The Federal Circuit reversed the Patent Trial and Appeal Board's determination that claims 10-14 of Globus Medical's U.S. Patent No. 8,845,731, directed to an expandable spinal fusion device, were not unpatentable. The parties' sole dispute centered on construction of the claim term "complementary with one another," which describes the relationship between ramped portions on the device's two endplates. Life Spine argued the term encompassed ramps with mirrored angles, while Globus advocated for a narrower construction requiring the ramps to "complete one another."

The court's analysis turned significantly on the specification's disclosure of an embodiment in Figure 40 that would fall outside the claims under Globus's construction but within Life Spine's broader reading. Applying the principle that claim terms normally should not be construed to exclude disclosed embodiments, the court credited Life Spine's construction, finding that the specification's single use of "complementary" referred to different components entirely and provided no meaningful support for requiring the ramped portions to complete one another. The court also gave weight to the prosecution history, noting that the examiner consistently understood "complementary with one another" to include mirrored angles rather than requiring structural completion.

Utility PatentNonprecedential2022-1762

Arendi v. Oath Holdings

Panel: Dyk, Linn, Hughes

The Federal Circuit affirmed the district court's judgment that Arendi's asserted claims in four patents — the '843, '854, '356, and '993 patents — are invalid under 35 U.S.C. § 101 as directed to patent-ineligible subject matter. The patents concern identifying information in a document and using it to search an external source such as a contact database. After the district court granted Rule 12(c) judgment on the pleadings as to three patents but allowed the '843 patent to proceed to trial, a jury found no infringement and invalidity of the '843 patent, and the district court later clarified through an amended judgment that both the noninfringement and invalidity findings remained undisturbed. Google raised § 101 invalidity as an alternative ground for affirmance.

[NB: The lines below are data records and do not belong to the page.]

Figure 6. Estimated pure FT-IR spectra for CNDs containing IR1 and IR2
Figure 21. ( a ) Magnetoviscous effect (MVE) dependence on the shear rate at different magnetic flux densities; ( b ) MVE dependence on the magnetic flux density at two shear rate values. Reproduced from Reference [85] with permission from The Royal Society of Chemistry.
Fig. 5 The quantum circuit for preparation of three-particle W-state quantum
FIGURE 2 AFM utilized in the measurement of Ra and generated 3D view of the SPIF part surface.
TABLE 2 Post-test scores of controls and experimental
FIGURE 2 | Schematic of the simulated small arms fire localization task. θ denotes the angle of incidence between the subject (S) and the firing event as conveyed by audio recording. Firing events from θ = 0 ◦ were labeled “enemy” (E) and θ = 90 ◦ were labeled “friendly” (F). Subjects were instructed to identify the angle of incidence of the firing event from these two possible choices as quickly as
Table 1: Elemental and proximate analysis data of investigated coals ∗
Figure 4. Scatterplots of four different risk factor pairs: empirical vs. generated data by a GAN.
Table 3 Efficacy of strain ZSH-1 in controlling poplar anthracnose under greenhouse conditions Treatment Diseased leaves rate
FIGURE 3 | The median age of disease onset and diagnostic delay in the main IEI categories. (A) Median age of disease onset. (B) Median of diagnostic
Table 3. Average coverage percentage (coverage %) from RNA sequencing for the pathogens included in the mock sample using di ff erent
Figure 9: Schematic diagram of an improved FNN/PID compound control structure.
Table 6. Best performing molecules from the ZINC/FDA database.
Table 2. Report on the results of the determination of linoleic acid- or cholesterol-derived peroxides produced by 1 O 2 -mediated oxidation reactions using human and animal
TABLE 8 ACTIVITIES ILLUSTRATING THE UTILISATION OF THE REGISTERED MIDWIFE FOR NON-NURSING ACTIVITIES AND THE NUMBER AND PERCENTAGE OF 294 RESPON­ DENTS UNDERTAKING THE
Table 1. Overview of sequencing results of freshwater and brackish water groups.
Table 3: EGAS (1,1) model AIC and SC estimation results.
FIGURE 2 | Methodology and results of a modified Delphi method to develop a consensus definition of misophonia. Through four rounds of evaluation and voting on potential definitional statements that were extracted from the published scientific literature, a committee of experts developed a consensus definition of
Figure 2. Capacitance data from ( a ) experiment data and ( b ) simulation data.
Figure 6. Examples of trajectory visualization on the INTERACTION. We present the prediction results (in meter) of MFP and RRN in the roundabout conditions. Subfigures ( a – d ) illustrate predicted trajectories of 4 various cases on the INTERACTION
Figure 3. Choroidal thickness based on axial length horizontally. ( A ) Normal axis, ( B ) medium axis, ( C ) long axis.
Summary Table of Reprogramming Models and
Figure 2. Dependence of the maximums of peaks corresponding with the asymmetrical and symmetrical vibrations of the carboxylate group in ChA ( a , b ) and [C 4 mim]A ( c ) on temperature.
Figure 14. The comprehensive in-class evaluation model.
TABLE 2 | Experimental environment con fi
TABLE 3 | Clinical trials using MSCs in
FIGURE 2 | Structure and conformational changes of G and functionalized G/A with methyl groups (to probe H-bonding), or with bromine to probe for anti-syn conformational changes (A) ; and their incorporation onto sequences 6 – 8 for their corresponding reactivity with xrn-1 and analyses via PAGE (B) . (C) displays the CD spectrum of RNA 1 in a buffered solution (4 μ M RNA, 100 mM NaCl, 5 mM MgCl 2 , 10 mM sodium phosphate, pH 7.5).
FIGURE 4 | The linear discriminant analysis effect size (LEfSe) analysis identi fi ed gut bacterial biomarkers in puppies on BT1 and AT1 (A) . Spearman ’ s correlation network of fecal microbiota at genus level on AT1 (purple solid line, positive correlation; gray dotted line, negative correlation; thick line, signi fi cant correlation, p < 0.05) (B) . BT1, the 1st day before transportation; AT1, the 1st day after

The court rejected the district court's distinction of the '843 patent from the other three patents and held all four patents directed to the abstract idea of collecting information, analyzing it, retrieving related information, and using the result — consistently deemed abstract under Electric Power Group and IBM v. Zillow. The court found that Arendi's purported improvements — facilitating coordination between programs and reducing user steps — merely restated the abstract idea and could not supply an inventive concept at Alice step two. The court determined that implementing the abstract idea using generic computer components performing conventional functions, without claiming a specific technical solution or particular implementation of structures like the "input device," failed to transform the claims into patent-eligible applications.